Jakie są etapy tworzenia planu leczenia?
Pierwszym i podstawowym jest założenie karty pacjenta. Do tego celu niezbędne jest w przypadku pierwszej wizyty wypełnienie specjalnie opracowanie na potrzeby naszych pacjentów ankiety. Zawiera ona w części ogólnej podstawowe informacje (imię, nazwisko, miejsce zamieszkania, telefon, PESEL, adres e-mail). Drugą jej część stanowi formularz wywiadu stomatologicznego, którego wypełnienie umożliwia uzyskanie informacji o stanie zdrowia pacjenta. Stosowanie tej procedury ma zapewnić pacjentowi bezpieczeństwo w trakcie udzielania świadczeń medycznych.

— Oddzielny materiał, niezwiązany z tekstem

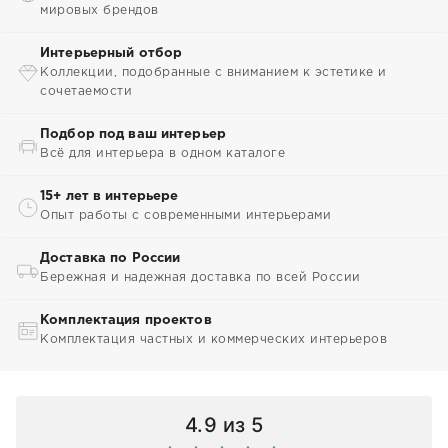
мировых брендов
Интерьерный отбор
Коллекции, подобранные с вниманием к эстетике и
сочетаемости
Подбор под ваш интерьер
Всё для интерьера в одном каталоге
15+ лет в интерьере
Опыт работы с современными интерьерами
Доставка по России
Бережная и надежная доставка по всей России
Комплектация проектов
Комплектация частных и коммерческих интерьеров
4.9
из 5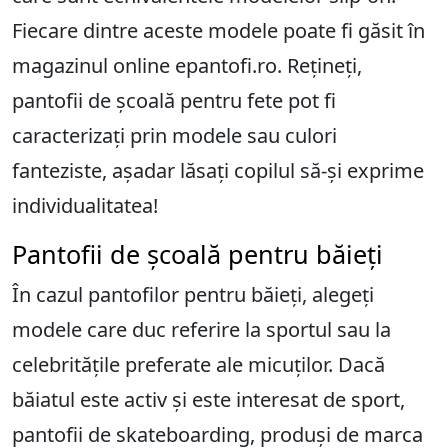
Fiecare dintre aceste modele poate fi găsit în
magazinul online epantofi.ro. Rețineți,
pantofii de școală pentru fete pot fi
caracterizați prin modele sau culori
fanteziste, așadar lăsați copilul să-și exprime
individualitatea!
Pantofii de școală pentru băieți
În cazul pantofilor pentru băieți, alegeți
modele care duc referire la sportul sau la
celebritățile preferate ale micuților. Dacă
băiatul este activ și este interesat de sport,
pantofii de skateboarding, produși de
marca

Kolejny etap standardowo rozpoczyna się od wykonania cyfrowego zdjęcia panoramicznego. Dzięki tej innowacyjnej technologii już po kilku sekundach lekarz widzi na wyświetlaczu komputera dokładny obraz wszystkich zębów oraz szczegółowe informacje o wcześniejszych zabiegach, starych wypełnieniach, szczelności uzupełnień protetycznych, przyzębiu, uwapnieniu kości, stanie zatok szczękowych oraz stawów skroniowo-żuchwowych. Na podstawie zdjęcia specjalista może dodatkowo podjąć np. decyzję o konieczności leczenia kanałowego czy wykryć problemy nierozpoznawalne przy zastosowaniu tradycyjnego badania lusterkiem, takie jak ubytki na powierzchniach stycznych.
Kolejnym etapem procesu diagnostycznego jest badanie za pomocą kamery wewnątrzustnej. Dzięki miniobiektywowi przekazującemu obraz na monitor komputera, lekarz może szczegółowo wytłumaczyć pacjentowi swoje decyzje o konkretnej metodzie leczenia.
Po omówieniu wyników badań, lekarz wypełnia diagram diagnostyczny i ustala plan leczenia.
Jakie są korzyści z tworzenia tak szczegółowego planu leczenia?
Wszystkie zebrane informacje (z wywiadu stomatologicznego oraz szczegółowego badania) wpisywane są do karty pacjenta i zatwierdzane podpisem pacjenta. Taki plan leczenia staje się wówczas podstawą do udzielenia gwarancji na zabieg, zwiększając tym samym komfort pacjenta.